XTTS v2 vs ElevenLabs comes down to one honest trade: do you want a voice that runs free on your own machine, or the easiest path to the most natural output on the market. We have used both for real work, narration and quick voice clones, and neither is a clean win. XTTS v2 is open source, runs offline, costs nothing per word, and clones a voice from a few seconds of audio. ElevenLabs sounds a touch more human, ships in more languages, answers faster, and gives you clear commercial rights the moment you pay. The catch most comparisons skip is licensing, and it is the part that decides it for a lot of people. Here is the whole picture, with no fake prices.
The short answer
Pick XTTS v2 if you want a voice that runs free and offline on your own GPU, keeps every word private, and clones from a few seconds of audio, and your use is personal or research, because the model weights are non-commercial. Pick ElevenLabs if you are publishing or monetizing: it sounds a little more human, answers faster, speaks more languages, and hands you clear commercial rights the moment you pay.

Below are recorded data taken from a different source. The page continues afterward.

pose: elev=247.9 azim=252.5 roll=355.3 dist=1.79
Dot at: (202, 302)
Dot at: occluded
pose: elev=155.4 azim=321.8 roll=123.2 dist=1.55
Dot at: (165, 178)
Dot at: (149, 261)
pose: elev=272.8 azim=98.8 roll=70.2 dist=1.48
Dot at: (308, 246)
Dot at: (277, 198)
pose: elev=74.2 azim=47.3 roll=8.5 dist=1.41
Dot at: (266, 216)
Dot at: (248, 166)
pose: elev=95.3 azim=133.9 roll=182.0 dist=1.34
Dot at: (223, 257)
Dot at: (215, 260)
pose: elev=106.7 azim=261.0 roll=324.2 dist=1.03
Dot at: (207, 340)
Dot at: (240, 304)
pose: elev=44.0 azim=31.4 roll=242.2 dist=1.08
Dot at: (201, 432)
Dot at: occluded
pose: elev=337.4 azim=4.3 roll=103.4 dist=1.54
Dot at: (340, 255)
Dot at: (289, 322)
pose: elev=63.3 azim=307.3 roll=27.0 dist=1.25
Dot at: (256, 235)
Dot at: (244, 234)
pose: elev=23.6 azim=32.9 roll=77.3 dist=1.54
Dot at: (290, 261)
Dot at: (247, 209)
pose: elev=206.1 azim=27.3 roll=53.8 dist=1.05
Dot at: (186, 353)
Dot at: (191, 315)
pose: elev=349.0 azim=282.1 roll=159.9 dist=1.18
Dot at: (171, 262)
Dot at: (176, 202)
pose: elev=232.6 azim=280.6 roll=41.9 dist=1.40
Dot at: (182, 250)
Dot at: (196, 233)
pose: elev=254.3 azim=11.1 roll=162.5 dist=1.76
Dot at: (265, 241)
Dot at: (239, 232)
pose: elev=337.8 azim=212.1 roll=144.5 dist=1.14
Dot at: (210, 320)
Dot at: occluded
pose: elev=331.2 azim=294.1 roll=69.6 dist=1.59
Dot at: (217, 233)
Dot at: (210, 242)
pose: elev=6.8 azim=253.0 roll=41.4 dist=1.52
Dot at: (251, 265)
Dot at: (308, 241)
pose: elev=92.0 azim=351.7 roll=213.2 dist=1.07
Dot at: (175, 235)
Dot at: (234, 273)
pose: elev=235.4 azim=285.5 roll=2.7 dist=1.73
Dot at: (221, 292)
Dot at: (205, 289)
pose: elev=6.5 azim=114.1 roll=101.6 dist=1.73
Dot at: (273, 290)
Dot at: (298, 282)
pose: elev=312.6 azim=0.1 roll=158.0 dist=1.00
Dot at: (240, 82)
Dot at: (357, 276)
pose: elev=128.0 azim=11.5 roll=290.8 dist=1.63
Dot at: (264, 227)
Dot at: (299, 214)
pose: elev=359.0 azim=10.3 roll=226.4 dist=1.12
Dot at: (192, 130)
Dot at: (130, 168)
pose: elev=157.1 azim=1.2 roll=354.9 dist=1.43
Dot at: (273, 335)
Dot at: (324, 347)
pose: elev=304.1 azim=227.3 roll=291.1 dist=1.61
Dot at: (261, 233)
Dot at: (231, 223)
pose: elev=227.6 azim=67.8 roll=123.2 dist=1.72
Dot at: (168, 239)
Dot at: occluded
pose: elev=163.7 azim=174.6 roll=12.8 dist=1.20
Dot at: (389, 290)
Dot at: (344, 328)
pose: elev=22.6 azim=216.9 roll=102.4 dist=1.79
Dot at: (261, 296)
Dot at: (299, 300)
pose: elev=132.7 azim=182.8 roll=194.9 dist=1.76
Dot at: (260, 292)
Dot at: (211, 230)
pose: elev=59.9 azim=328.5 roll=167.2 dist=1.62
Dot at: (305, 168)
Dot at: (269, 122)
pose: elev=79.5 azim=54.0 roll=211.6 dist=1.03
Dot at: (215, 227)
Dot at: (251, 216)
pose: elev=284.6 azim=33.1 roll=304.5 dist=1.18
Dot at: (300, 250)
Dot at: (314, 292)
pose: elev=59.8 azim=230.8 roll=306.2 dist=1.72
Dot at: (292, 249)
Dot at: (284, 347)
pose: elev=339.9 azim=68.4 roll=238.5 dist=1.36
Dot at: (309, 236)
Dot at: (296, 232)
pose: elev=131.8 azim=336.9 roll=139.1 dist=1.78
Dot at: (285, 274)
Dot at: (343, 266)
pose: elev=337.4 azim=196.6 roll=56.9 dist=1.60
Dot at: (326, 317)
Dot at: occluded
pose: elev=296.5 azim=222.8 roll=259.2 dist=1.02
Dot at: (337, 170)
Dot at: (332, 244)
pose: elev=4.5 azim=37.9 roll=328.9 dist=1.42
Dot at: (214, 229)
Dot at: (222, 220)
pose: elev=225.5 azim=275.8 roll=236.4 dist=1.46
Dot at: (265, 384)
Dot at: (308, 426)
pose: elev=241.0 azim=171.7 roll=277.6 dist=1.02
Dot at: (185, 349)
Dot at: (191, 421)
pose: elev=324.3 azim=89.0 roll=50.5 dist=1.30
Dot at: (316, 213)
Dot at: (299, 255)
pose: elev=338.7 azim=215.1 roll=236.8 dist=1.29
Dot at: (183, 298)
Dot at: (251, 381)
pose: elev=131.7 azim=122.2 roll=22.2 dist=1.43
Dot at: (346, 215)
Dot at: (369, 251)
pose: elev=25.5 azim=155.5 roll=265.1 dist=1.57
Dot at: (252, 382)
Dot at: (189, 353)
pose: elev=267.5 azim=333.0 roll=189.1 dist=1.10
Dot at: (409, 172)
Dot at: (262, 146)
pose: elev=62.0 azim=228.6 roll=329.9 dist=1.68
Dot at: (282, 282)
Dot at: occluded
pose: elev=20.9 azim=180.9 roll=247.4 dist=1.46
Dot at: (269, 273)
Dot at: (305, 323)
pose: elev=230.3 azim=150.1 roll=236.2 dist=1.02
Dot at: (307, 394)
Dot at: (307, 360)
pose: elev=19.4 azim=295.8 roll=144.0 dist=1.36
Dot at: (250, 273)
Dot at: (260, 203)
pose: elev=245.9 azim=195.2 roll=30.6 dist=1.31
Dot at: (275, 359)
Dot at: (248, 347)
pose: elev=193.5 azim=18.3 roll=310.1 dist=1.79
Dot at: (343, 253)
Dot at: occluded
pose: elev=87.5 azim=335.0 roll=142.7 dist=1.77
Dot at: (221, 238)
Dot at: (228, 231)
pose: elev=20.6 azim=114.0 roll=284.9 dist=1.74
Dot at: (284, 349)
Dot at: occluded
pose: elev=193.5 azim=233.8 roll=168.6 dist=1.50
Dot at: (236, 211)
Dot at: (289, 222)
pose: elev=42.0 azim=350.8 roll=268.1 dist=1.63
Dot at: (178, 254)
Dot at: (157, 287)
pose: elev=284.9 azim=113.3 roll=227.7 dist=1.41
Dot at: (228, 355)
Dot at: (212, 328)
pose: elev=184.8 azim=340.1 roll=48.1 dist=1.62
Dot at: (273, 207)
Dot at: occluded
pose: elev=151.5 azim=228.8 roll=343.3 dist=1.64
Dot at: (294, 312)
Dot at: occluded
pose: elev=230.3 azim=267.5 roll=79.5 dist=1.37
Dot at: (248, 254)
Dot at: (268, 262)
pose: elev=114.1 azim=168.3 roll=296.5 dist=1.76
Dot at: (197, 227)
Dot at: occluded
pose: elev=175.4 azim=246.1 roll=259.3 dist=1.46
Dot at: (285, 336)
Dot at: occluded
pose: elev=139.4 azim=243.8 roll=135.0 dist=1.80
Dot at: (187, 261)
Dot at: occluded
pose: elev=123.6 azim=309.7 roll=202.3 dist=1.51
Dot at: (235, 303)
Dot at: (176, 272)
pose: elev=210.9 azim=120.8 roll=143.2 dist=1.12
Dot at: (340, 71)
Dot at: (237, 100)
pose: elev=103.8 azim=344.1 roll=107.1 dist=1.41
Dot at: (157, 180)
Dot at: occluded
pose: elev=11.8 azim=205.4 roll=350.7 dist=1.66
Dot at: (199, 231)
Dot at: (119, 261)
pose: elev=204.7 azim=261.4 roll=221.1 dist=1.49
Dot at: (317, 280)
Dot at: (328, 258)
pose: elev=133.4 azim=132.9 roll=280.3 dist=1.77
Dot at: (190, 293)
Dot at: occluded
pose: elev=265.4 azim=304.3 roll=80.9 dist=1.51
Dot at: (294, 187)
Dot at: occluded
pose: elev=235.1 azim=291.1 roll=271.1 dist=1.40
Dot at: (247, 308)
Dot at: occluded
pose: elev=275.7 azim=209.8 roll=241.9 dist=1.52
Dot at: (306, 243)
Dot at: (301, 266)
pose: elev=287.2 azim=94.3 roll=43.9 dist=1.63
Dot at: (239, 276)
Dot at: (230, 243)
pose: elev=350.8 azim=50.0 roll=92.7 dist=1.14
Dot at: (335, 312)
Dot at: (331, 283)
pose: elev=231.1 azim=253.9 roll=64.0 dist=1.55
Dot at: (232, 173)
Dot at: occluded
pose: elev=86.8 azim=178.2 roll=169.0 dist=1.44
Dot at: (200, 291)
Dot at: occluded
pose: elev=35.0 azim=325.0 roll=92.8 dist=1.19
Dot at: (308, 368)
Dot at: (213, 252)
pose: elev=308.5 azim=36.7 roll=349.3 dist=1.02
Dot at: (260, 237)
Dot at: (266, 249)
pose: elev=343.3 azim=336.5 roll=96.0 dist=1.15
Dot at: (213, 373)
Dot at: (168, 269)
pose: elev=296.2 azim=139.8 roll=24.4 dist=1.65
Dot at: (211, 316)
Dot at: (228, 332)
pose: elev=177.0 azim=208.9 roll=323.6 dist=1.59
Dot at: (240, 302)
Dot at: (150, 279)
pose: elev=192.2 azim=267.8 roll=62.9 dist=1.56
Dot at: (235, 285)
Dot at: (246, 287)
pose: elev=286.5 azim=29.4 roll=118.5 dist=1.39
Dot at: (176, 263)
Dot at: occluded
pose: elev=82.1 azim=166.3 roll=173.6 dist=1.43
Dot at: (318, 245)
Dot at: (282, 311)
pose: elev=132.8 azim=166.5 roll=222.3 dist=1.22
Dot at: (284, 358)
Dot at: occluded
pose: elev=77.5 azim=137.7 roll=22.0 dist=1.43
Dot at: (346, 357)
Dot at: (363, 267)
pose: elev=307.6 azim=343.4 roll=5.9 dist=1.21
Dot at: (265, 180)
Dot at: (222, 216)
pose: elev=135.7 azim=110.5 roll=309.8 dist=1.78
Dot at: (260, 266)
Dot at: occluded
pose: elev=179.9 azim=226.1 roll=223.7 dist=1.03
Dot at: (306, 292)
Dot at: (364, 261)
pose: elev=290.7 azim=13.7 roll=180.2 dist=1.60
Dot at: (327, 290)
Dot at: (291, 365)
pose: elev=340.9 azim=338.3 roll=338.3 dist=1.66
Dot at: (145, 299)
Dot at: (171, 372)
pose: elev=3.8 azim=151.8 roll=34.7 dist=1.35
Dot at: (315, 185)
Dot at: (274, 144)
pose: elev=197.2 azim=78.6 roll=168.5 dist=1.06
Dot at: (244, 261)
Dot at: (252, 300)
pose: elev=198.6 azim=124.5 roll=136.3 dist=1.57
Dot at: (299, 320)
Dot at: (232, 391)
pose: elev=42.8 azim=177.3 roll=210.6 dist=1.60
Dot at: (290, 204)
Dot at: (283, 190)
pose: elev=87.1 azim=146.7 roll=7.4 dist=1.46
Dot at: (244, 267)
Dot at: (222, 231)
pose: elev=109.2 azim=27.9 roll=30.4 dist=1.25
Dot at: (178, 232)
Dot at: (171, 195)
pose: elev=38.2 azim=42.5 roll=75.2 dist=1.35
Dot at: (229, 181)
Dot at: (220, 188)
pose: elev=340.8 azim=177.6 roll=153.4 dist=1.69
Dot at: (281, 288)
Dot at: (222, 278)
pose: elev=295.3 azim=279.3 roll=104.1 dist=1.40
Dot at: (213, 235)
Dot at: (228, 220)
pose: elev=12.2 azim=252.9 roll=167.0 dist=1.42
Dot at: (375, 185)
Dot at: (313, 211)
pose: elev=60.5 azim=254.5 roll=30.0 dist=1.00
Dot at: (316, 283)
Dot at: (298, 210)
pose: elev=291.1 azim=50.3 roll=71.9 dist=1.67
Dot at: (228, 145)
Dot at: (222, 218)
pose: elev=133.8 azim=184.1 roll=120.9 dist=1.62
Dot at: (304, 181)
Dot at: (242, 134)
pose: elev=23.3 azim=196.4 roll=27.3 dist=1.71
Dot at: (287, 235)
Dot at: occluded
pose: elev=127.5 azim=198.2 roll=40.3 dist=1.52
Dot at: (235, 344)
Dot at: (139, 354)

We came to this the way most people do: needing a voice for something, a video, a tutorial, a prototype that talks, and finding the field had narrowed to two names that keep coming up. ElevenLabs, the cloud service everyone benchmarks against, and XTTS v2, the open-source model from Coqui that you run yourself. They solve the same problem from opposite ends. One is a subscription that just works; the other is a free download that asks for a GPU and an afternoon. We have shipped real audio with both, so this is the comparison we wish we had read first. Prices on the ElevenLabs side shift, so we will describe the shape of the plans and send you to their page for the current numbers rather than feed you figures that age badly.
The quick verdict
If you are skimming, here is the short version, by who you are.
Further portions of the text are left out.